Since 2025 Nov 11th, our team’s Batch jobs always ends up like this: it is in state scheduled for a long while with several vm instances already spinned up but no task is actually running. Later it would fail with the following error:
This should not happen because we just requested some c2-standard-30 or e2-highmem-16 with Standard provision model in us-central-1,which should be very easy to satisfy. Could someone DM me and help us take a look? Thanks!
Hi! There are several ways to try to manage this problem but from the information you provided I would recommend verifying your job configuration. Gcloud offers capabilities to check if machines of a given type are available in that region, e.g.:
gcloud compute machine-types list
Machine type is not the only reason for which ZRPE can happen.
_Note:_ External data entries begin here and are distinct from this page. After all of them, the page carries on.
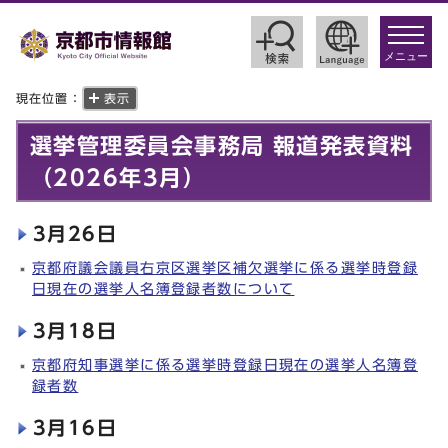
toggle
navigat
メニュー
現在位置：
表示
選挙管理委員会事務局 報道発表資料
（2026年3月）
3月26日
京都府議会議員右京区選挙区補欠選挙に係る選挙時登録
日現在の選挙人名簿登録者数について
3月18日
京都府知事選挙に係る選挙時登録日現在の選挙人名簿登
録者数
3月16日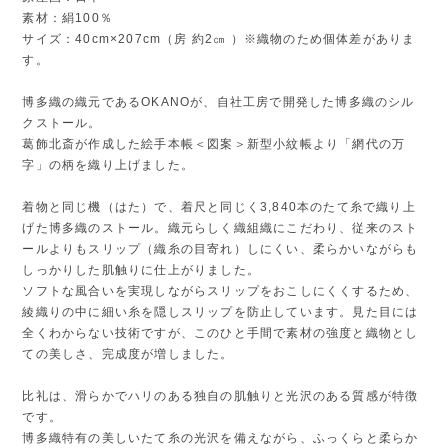
素材：絹100％
サイズ：40cm×207cm（房 約2㎝ ）※織物のため個体差がありま
す。
博多織の織元であるOKANOが、自社工房で開発した博多織のシル
クストール。
葛飾北斎が作成した絵手本帳＜図案＞新型小紋帳より「網代の万
字」の柄を織り上げました。
着物と同じ機（はた）で、着尺と同じく3,840本のたて糸で織り上
げた博多織のストール。織元らしく織組織にこだわり、従来のスト
ールよりもスリップ（織糸の目寄れ）しにくい、柔らかいながらも
しっかりした肌触りに仕上がりました。
ソフトな風合いを実現しながらスリップをおこしにくくするため、
綾織りの中に細い糸を隠しスリップを防止しています。見た目には
全くわからない技術ですが、このひと手間で素材の強度と織物とし
ての美しさ、完成度が増しました。
比礼は、滑らかでハリのある独自の肌触りと光沢のある質感が特徴
です。
博多織特有の美しいたて糸の光沢を備えながら、ふっくらと柔らか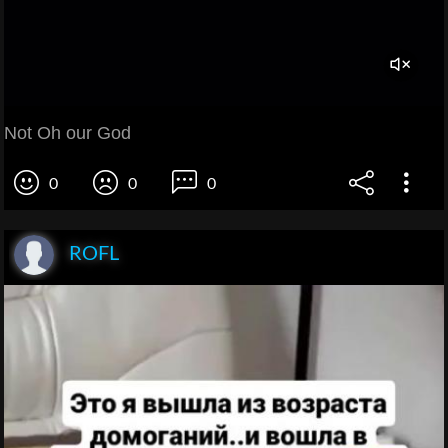
Not Oh our God
0
0
0
ROFL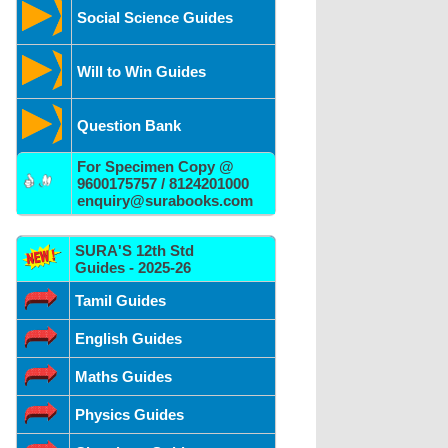
Social Science Guides
Will to Win Guides
Question Bank
For Specimen Copy @
9600175757 / 8124201000
enquiry@surabooks.com
SURA'S 12th Std
Guides - 2025-26
Tamil Guides
English Guides
Maths Guides
Physics Guides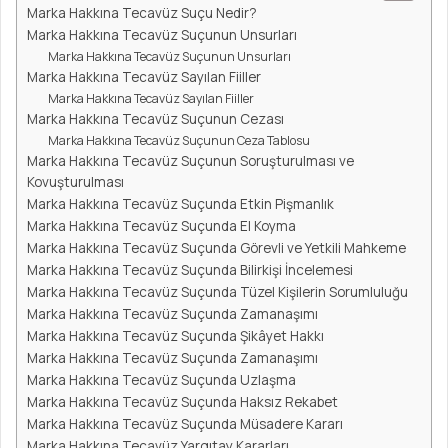
Marka Hakkına Tecavüz Suçu Nedir?
Marka Hakkına Tecavüz Suçunun Unsurları
Marka Hakkına Tecavüz Suçunun Unsurları
Marka Hakkına Tecavüz Sayılan Fiiller
Marka Hakkına Tecavüz Sayılan Fiiller
Marka Hakkına Tecavüz Suçunun Cezası
Marka Hakkına Tecavüz Suçunun Ceza Tablosu
Marka Hakkına Tecavüz Suçunun Soruşturulması ve
Kovuşturulması
Marka Hakkına Tecavüz Suçunda Etkin Pişmanlık
Marka Hakkına Tecavüz Suçunda El Koyma
Marka Hakkına Tecavüz Suçunda Görevli ve Yetkili Mahkeme
Marka Hakkına Tecavüz Suçunda Bilirkişi İncelemesi
Marka Hakkına Tecavüz Suçunda Tüzel Kişilerin Sorumluluğu
Marka Hakkına Tecavüz Suçunda Zamanaşımı
Marka Hakkına Tecavüz Suçunda Şikâyet Hakkı
Marka Hakkına Tecavüz Suçunda Zamanaşımı
Marka Hakkına Tecavüz Suçunda Uzlaşma
Marka Hakkına Tecavüz Suçunda Haksız Rekabet
Marka Hakkına Tecavüz Suçunda Müsadere Kararı
Marka Hakkına Tecavüz Yargıtay Kararları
Resource types that are subject to stockouts include:
- Compute Resources (vCPUs and Memory):
Specific VM families (e.g., N1, N2, N2D, E2, C2, C3, M1, M2, M3, A2, A3, G2, etc.).
Specific VM shapes (e.g., n2-standard-64, c2-highmem-32).
Minimum CPU platforms (e.g., requesting Intel Ice Lake or later).
The sheer amount of cores or RAM requested.
Accelerators:
Specific types and counts of GPUs (e.g., NVIDIA T4, V100, A100, H100).
TPUs (Tensor Processing Units).
Storage:
Local SSD: Lack of available Local SSD capacity on machines that match the other VM requirements.
Persistent Disk (PD): While sometimes manifesting as a PD_STOCKOUT, the inability to create the required PD (due to lack of cell-level capacity for HDD, SSD, or IOPS) can cause the VM creation to fail, sometimes still surfacing as a general ZRPE to the user.
Good test would be also to temporarily rent an instance (or single-vm Regional Managed Instance Group) with the same spec - this would allow you to say if the region supports that configuration. From your description it seems it does (“several instances spinned up“)
Once you exclude these reasons I encourage to raise a ticket with details of a recent failure.